- WHAT IS NEEDED
A single number is the answer here: the count of lines in the records below in which the word "class" appears.

- EXTRACTED ENTRIES

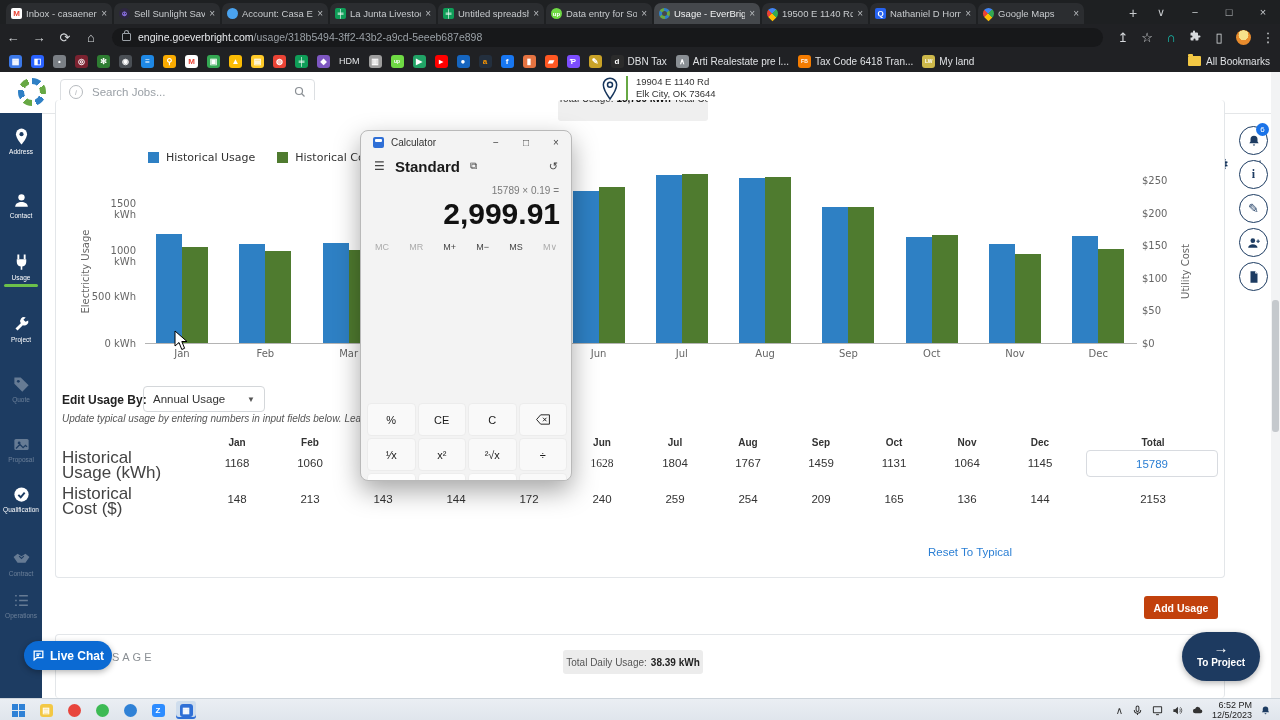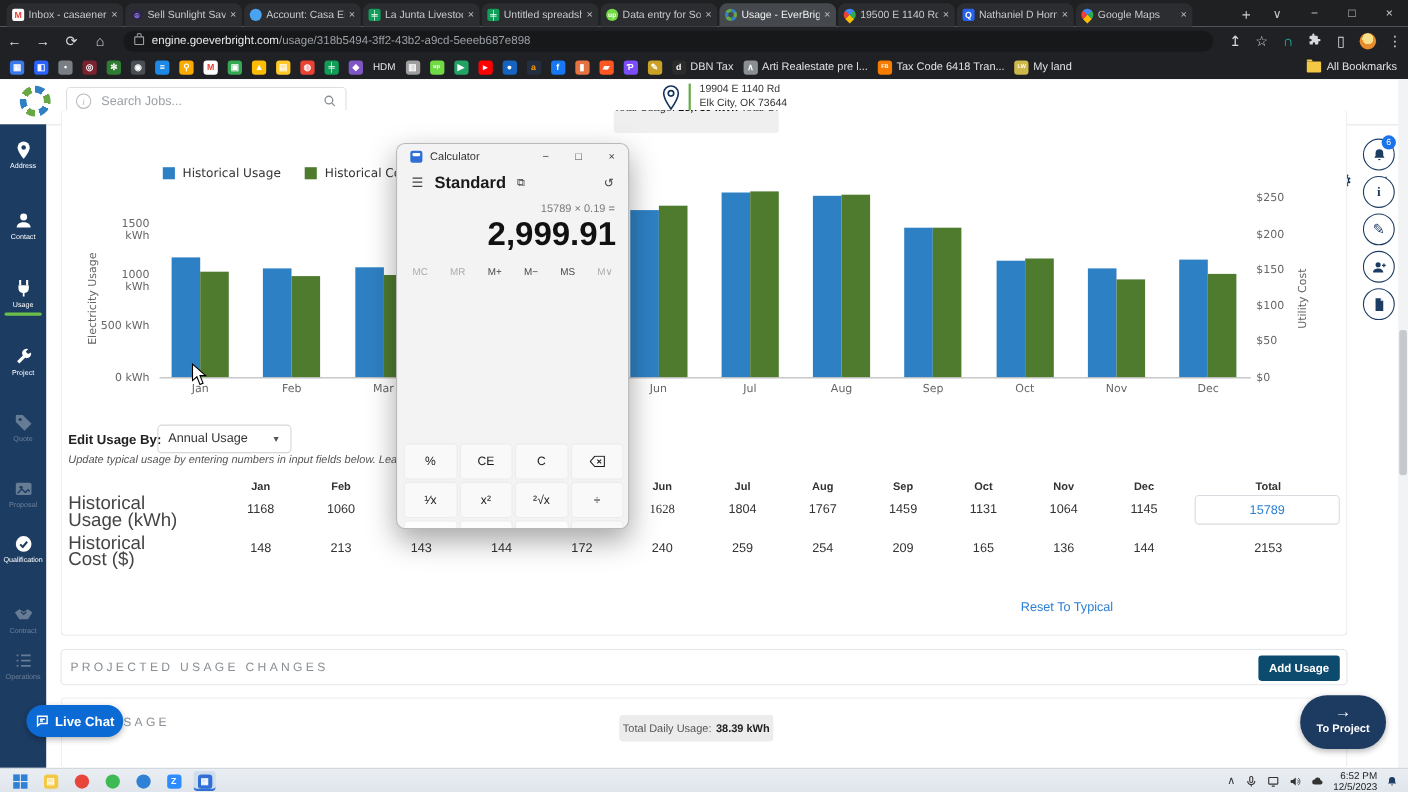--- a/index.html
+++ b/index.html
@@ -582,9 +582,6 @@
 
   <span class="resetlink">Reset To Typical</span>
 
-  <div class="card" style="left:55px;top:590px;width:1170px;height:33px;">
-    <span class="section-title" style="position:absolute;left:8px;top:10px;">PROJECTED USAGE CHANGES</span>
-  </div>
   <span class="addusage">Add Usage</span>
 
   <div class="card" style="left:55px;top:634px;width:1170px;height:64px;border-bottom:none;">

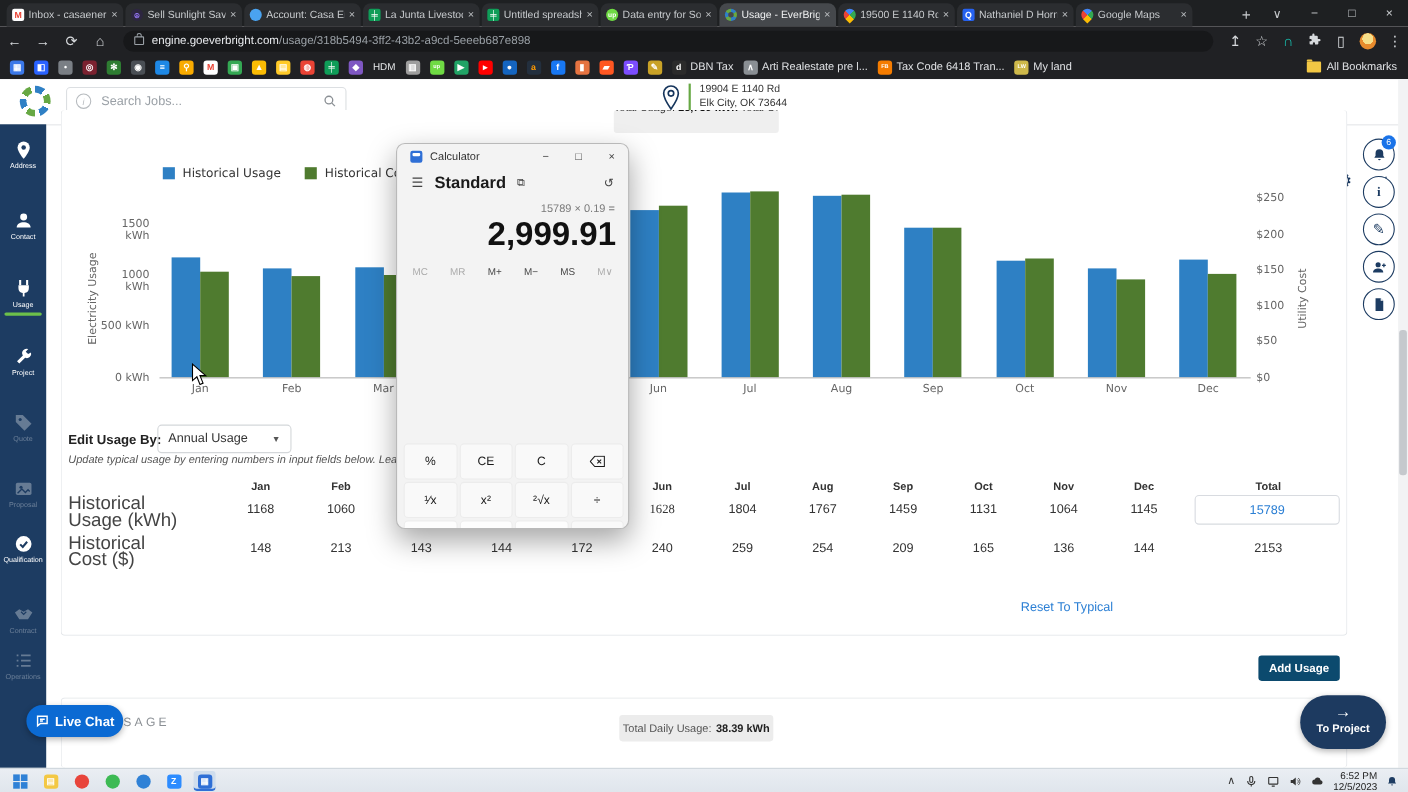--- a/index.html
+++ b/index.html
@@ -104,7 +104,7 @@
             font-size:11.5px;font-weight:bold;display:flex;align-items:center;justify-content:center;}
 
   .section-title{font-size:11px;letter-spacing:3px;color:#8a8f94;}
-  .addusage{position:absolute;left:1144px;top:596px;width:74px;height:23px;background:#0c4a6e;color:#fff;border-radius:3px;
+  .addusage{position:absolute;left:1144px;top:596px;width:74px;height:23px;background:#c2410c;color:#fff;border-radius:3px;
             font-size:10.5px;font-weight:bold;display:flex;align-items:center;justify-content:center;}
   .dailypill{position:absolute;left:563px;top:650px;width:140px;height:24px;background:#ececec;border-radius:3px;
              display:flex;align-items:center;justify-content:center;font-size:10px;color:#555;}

---

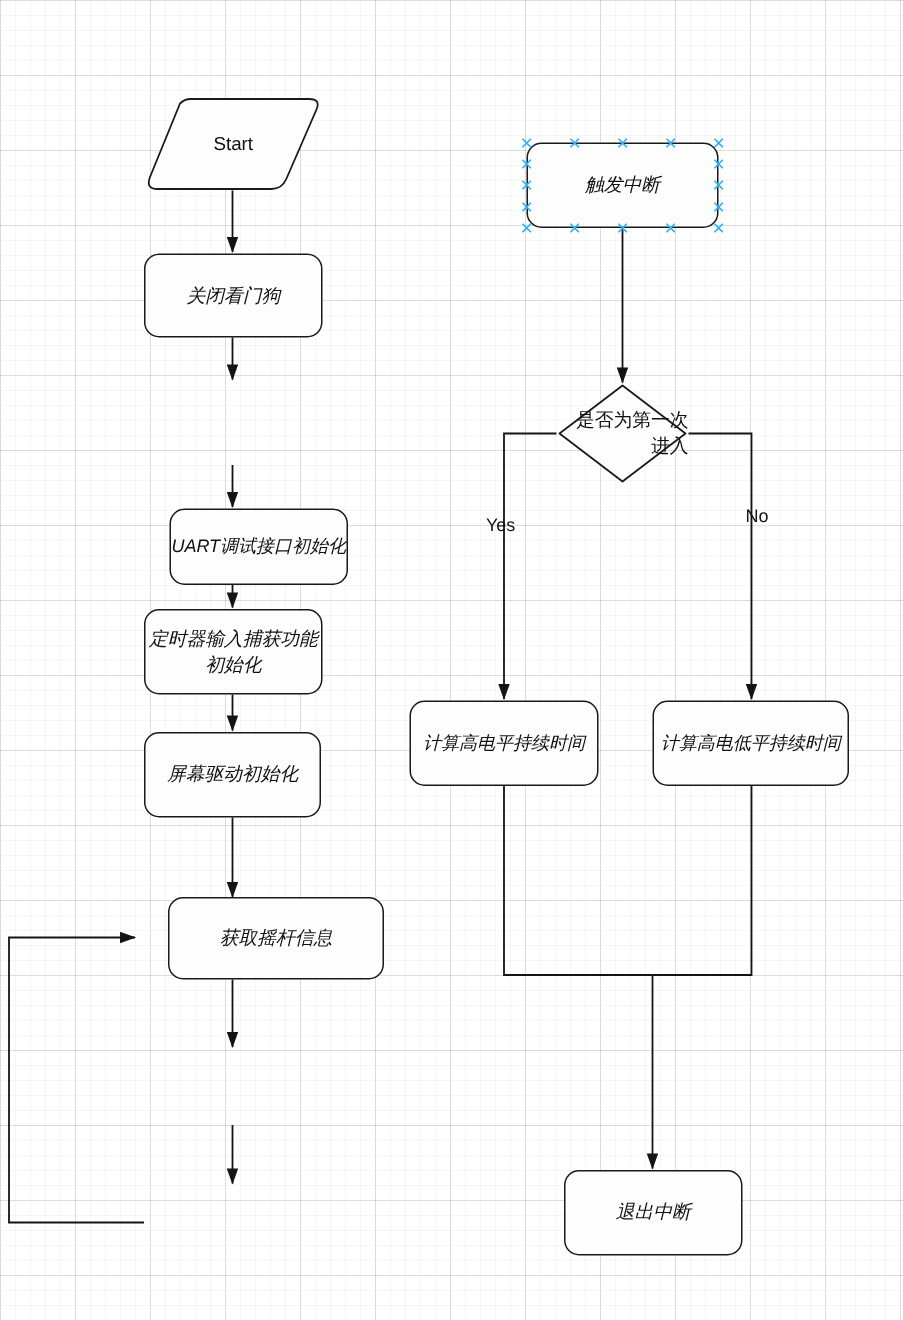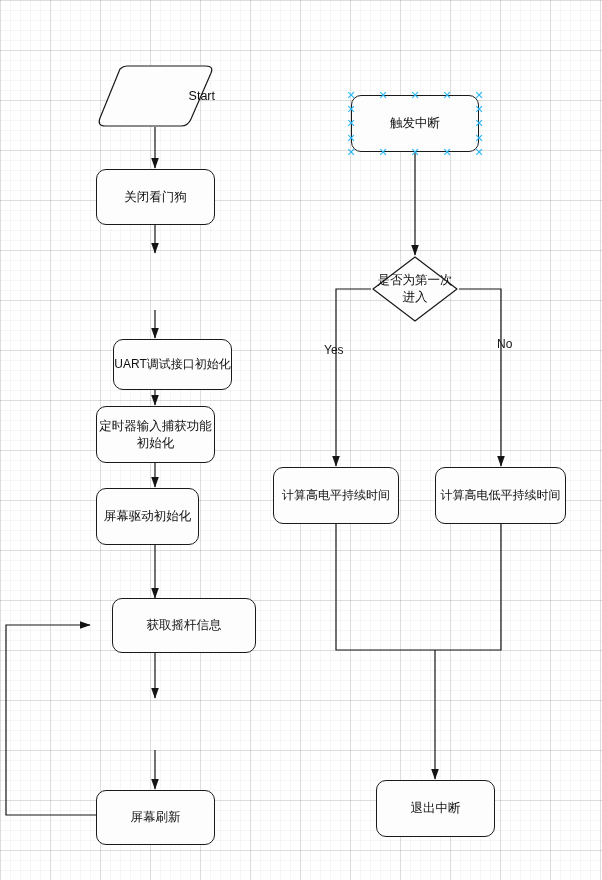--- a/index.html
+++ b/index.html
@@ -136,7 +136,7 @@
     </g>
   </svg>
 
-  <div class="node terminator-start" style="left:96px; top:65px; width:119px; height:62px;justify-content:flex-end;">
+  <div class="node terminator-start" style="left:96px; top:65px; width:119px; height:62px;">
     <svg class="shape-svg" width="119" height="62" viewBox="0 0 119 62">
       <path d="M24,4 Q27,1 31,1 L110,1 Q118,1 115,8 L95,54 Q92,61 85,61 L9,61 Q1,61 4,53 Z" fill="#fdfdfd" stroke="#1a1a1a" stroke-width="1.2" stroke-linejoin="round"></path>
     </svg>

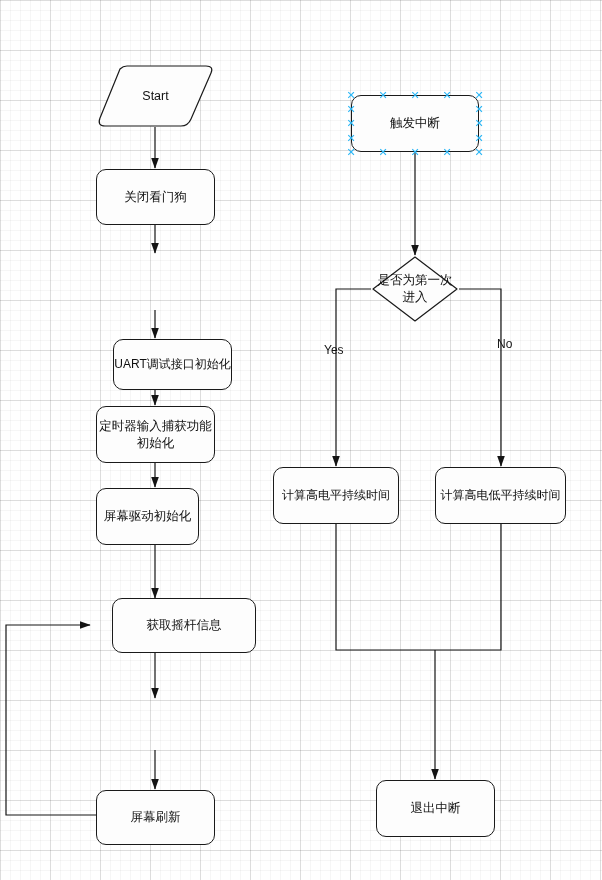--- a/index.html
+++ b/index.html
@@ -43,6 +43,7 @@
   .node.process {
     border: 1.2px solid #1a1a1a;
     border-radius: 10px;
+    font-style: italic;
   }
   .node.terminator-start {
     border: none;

- OUTPUT FOR THIS TASK
8